Je ne les écoutais plus, je pensais déjà à ce que je devais faire pour que mon père me laisse Guelord,il fallut que je lui parle, peut être qu’il m’écoutera moi.

Je suis entrée dans ma chambre et j’ai pris mon

sac

-ONCLE :« hé tu vas où toi ,nous n’avons pas fini de parler»

-MOI :« oh si ,moi j’en ai fini fermez la porte derrière vous »

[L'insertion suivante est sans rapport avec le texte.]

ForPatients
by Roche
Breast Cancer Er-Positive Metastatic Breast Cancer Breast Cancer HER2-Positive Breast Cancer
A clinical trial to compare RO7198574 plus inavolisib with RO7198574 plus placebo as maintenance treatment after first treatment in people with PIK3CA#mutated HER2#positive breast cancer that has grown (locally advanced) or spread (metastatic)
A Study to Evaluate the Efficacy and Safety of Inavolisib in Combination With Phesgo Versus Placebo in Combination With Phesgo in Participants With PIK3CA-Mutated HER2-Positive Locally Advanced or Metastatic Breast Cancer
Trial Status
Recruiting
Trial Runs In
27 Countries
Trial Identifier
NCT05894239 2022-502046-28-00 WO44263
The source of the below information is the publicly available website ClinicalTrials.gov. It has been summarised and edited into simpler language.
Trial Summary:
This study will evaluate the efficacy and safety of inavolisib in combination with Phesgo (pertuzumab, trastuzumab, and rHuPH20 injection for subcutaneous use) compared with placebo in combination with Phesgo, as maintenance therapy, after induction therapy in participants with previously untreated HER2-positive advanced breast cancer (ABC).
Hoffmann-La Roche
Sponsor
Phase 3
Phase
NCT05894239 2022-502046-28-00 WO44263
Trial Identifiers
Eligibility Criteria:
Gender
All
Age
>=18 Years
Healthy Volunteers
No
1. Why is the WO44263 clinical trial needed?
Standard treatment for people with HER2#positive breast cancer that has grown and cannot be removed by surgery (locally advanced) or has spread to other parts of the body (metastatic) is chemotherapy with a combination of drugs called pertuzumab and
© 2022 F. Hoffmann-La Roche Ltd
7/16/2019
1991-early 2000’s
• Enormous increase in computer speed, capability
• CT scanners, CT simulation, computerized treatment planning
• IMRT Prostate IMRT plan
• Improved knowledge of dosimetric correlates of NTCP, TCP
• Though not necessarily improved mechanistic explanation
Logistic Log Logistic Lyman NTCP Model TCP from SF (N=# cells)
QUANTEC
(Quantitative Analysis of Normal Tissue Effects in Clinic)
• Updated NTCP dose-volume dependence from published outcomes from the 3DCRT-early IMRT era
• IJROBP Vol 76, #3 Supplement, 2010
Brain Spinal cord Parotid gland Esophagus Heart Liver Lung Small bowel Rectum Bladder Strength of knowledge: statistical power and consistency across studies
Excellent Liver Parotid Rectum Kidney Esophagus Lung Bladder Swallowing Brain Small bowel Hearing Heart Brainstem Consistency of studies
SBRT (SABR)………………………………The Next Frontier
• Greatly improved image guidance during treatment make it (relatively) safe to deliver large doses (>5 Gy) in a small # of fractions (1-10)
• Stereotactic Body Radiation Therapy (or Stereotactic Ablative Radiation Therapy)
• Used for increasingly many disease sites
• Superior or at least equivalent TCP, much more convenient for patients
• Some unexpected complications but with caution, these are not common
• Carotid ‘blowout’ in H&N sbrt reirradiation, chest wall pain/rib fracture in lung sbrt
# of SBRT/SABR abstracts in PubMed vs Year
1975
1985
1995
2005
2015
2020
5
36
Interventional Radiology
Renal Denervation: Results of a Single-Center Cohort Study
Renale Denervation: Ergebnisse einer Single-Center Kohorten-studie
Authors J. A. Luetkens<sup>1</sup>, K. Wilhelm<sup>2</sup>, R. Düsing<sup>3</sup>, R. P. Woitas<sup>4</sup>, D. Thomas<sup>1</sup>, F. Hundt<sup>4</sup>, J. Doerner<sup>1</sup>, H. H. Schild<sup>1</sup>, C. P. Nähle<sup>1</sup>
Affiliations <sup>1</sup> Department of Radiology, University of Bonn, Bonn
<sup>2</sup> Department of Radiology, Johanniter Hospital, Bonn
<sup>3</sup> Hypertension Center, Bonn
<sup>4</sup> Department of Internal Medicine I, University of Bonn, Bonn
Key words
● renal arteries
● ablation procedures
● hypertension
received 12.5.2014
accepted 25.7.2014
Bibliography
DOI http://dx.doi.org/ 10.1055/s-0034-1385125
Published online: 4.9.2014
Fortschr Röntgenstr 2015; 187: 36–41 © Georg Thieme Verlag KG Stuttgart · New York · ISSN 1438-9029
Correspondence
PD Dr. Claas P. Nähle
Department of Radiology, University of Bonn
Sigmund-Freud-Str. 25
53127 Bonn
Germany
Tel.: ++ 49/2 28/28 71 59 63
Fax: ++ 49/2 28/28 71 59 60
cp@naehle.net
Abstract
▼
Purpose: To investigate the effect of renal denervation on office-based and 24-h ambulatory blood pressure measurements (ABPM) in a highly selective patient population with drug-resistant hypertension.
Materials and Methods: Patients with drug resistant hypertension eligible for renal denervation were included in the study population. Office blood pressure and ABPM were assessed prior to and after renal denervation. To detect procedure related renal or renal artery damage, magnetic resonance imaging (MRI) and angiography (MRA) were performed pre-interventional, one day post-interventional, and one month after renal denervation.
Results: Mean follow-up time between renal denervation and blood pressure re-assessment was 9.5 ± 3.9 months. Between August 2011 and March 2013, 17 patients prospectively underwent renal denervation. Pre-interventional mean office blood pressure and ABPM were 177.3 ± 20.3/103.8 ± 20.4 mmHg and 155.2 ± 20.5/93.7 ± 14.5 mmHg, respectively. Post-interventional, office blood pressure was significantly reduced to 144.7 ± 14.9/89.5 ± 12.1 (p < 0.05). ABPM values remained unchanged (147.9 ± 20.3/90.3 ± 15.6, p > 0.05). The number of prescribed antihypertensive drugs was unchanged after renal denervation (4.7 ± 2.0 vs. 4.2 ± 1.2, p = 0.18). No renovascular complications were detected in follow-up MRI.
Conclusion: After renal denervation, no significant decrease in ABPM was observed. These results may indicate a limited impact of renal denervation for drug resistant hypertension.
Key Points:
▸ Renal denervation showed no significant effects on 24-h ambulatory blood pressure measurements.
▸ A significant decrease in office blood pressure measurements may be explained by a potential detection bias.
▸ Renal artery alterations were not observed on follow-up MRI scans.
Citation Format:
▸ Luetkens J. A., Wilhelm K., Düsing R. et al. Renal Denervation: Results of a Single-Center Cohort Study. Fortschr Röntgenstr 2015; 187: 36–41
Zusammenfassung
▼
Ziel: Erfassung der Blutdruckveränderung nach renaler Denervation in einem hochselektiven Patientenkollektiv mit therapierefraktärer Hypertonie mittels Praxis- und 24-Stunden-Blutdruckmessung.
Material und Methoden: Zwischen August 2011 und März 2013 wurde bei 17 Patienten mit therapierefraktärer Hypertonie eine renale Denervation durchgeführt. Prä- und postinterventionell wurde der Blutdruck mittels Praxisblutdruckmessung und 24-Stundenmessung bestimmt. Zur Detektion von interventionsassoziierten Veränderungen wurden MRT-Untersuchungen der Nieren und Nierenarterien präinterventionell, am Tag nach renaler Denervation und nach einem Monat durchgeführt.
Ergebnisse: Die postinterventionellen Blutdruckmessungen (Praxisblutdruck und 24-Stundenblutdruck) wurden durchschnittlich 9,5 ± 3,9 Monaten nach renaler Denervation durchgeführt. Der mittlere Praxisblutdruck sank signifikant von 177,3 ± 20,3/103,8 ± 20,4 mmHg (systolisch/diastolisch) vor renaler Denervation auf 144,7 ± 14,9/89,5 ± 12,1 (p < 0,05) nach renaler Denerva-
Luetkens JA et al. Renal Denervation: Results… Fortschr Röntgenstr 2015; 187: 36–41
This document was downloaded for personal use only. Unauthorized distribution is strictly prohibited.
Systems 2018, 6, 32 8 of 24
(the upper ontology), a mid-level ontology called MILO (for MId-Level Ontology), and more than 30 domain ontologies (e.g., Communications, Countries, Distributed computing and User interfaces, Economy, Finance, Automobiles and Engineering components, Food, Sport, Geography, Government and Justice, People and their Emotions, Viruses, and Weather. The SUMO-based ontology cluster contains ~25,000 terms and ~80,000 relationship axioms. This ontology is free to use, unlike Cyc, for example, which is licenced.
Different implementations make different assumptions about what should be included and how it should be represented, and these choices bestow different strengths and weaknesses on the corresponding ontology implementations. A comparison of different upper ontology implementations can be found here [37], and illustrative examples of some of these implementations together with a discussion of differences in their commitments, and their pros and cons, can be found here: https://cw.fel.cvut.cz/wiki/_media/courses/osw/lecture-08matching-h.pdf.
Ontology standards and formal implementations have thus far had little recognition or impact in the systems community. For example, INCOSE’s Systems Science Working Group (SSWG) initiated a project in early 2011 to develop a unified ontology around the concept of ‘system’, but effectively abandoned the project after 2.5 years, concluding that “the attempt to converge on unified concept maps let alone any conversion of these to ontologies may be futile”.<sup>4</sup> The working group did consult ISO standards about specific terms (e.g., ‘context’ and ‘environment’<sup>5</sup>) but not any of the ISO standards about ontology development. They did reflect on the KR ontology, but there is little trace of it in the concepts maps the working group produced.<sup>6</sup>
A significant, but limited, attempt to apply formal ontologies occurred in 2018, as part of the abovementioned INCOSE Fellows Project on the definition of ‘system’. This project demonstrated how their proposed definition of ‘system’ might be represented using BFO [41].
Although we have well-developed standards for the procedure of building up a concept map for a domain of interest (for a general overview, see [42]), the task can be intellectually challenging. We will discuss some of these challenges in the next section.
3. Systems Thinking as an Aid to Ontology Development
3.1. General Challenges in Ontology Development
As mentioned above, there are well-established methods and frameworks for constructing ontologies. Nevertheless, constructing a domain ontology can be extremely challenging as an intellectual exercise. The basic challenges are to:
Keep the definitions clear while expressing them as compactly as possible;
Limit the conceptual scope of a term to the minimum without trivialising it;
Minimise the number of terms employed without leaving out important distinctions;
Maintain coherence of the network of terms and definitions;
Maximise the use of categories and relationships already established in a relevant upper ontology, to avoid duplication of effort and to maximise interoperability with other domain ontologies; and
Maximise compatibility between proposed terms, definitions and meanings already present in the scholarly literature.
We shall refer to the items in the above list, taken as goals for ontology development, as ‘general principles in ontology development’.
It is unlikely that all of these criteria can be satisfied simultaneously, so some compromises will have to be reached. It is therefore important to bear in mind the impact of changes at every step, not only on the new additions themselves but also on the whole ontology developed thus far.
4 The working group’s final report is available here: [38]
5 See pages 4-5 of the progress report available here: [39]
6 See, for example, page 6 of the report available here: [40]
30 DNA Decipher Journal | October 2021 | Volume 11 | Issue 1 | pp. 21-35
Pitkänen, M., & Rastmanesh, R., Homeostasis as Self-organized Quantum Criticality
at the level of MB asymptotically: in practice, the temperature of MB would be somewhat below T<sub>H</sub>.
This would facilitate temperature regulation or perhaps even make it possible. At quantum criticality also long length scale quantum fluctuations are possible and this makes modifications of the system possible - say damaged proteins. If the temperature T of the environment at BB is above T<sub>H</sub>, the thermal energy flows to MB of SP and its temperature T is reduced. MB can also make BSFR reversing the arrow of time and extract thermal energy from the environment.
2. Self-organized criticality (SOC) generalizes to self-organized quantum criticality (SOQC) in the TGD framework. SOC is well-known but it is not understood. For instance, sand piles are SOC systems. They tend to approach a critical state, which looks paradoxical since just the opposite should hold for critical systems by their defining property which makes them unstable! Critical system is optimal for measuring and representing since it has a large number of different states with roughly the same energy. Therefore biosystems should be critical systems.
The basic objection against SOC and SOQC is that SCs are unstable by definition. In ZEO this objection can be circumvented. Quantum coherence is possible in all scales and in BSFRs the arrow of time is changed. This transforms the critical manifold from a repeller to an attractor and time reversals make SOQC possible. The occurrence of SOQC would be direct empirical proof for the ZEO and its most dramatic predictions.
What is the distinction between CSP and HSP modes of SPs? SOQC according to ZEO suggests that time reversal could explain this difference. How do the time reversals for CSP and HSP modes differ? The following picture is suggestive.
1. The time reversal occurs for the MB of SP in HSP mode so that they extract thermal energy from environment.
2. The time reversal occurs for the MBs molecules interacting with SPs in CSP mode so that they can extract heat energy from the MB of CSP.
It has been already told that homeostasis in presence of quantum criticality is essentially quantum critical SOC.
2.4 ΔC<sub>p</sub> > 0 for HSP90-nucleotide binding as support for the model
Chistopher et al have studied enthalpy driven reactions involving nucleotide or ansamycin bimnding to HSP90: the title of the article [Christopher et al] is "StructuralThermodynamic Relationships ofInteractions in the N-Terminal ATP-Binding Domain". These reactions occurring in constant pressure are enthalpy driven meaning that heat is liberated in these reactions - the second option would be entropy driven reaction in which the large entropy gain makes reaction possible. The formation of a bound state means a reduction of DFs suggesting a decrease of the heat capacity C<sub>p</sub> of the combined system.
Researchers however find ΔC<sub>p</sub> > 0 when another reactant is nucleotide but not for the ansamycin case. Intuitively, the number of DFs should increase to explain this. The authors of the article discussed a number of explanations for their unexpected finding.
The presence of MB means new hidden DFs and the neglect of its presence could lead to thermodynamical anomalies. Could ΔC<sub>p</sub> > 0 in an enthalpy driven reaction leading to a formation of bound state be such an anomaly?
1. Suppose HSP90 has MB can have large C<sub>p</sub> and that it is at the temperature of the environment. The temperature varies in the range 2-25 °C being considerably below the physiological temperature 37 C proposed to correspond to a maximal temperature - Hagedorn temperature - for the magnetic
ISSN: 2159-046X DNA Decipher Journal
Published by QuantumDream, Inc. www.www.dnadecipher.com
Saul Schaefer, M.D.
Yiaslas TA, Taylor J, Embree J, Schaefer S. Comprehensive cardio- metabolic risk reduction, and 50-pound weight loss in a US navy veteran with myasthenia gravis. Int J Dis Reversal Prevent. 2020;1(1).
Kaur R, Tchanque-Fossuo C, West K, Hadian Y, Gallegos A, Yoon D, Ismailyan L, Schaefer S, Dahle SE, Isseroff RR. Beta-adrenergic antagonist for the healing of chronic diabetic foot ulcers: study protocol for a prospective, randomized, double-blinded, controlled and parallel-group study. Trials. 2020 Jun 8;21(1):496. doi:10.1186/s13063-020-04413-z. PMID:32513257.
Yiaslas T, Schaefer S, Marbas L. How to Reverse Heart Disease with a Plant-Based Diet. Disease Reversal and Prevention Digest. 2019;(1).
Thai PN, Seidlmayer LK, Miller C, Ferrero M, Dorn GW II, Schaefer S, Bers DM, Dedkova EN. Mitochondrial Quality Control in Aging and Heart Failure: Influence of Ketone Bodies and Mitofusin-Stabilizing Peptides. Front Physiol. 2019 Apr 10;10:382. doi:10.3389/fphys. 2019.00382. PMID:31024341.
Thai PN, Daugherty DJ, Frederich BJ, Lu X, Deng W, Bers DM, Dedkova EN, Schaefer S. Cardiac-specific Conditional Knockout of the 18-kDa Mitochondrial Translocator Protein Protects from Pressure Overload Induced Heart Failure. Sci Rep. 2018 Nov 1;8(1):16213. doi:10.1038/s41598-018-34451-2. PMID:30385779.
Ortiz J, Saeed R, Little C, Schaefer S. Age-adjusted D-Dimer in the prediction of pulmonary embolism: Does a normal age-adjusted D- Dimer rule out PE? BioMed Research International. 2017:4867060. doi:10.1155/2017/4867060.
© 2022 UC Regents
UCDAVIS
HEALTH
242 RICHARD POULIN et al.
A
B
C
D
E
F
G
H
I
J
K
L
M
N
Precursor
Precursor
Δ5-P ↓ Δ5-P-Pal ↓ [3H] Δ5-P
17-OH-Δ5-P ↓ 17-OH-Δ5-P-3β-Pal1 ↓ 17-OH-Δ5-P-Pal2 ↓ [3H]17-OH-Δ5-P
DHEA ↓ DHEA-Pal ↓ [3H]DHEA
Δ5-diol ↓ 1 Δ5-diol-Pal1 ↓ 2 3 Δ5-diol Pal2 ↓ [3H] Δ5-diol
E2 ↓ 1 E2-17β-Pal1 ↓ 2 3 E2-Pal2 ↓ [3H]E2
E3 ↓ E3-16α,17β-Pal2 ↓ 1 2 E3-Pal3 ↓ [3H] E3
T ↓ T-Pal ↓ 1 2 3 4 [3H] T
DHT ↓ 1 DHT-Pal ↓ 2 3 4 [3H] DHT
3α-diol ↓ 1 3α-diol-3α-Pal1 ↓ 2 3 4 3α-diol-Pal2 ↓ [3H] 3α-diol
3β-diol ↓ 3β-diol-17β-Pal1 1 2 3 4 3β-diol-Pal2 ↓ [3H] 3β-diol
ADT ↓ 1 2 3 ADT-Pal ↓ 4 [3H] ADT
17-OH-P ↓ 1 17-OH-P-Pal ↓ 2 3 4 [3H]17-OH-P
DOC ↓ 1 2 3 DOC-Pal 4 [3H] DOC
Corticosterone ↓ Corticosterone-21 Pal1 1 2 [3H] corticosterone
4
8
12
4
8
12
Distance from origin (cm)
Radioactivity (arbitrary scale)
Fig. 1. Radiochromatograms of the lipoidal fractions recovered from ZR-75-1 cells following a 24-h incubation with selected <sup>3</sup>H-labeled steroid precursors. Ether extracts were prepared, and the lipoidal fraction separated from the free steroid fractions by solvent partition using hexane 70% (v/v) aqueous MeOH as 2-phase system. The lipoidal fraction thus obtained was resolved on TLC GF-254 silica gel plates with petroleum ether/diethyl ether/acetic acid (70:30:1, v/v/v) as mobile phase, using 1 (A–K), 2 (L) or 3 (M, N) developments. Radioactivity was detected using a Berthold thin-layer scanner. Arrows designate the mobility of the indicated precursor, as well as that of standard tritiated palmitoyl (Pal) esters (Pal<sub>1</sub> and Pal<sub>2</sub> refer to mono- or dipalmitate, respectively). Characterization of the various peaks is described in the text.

Je suis partie les plantant là-bas, j’ai pris le bus pour aller au centre ville où mon père habitait, cela faisait un bon moment que je n’y étais pas allée ,j’appréhendais un peu cette rencontre.

Arrivée dans le quartier j’ai failli me perdre tellement le coin avait changé ,il y’avait tellement de nouvelles maisons.

J’ai sonné et c’est ma sœur qui m’a ouvert la

porte

-ELLE :« salut Christella, comment tu vas »

-MOI :« ça va et toi ?»

-ELLE :« je vais bien , allez entre ne reste pas là, tu es venu voir papa ?»

-MOI :« oui j’espère qu’il est là »

-ELLE :« oui tu as de la chance il vient juste d’arriver »

Elle m’a installé dans leur petit salon , pas si petit que cela car il était le double du nôtre ,les meubles n’en parlons pas.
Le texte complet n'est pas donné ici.